The rollout generation is bound to a single worker environment by implementing it as a Wrapper class.

clear_abort()

Clear the abort flag.

generate_evaluation(policy: Policy | TorchModel) ESRolloutResult

Generate a single evaluation rollout.

Parameters:

policy – Multi-step policy encapsulating the policy networks

:return A result set with a single evaluation rollout

generate_training(policy: Policy | TorchModel, noise_stddev: float) ESRolloutResult

Generate a single training sample, consisting of two rollouts, obtained by adding and subtracting the same random perturbation vector from the policy.

Parameters:
  • policy – Multi-step policy encapsulating the policy networks.

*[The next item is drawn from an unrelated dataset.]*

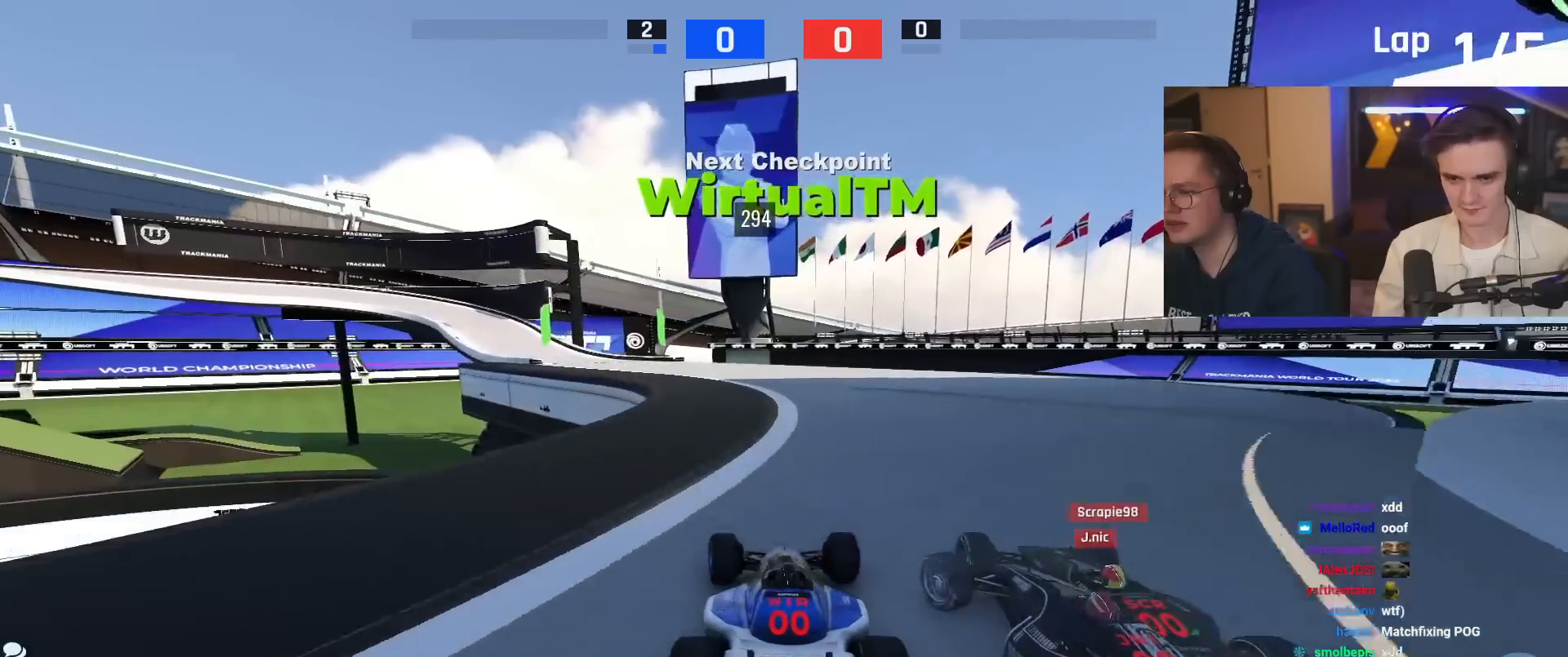
{"keys": ["left", "up"], "events": [[67, "left", "up"], [200, "left", "down"], [334, "left", "up"], [484, "left", "down"]]}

  • noise_stddev – The standard deviation of the applied parameter noise.

:return A result set with a pair of rollouts generated by adding/subtracting the perturbations

(antithetic sampling)

rollout(policy: Policy | TorchModel) None

Use the passed policy to step the environment until it is done.

This method does not return any results, query the episode statistics instead to process the results.

Parameters:

policy – Multi-step policy encapsulating the policy networks

set_abort()

Abort the rollout (intended to be called from a thread).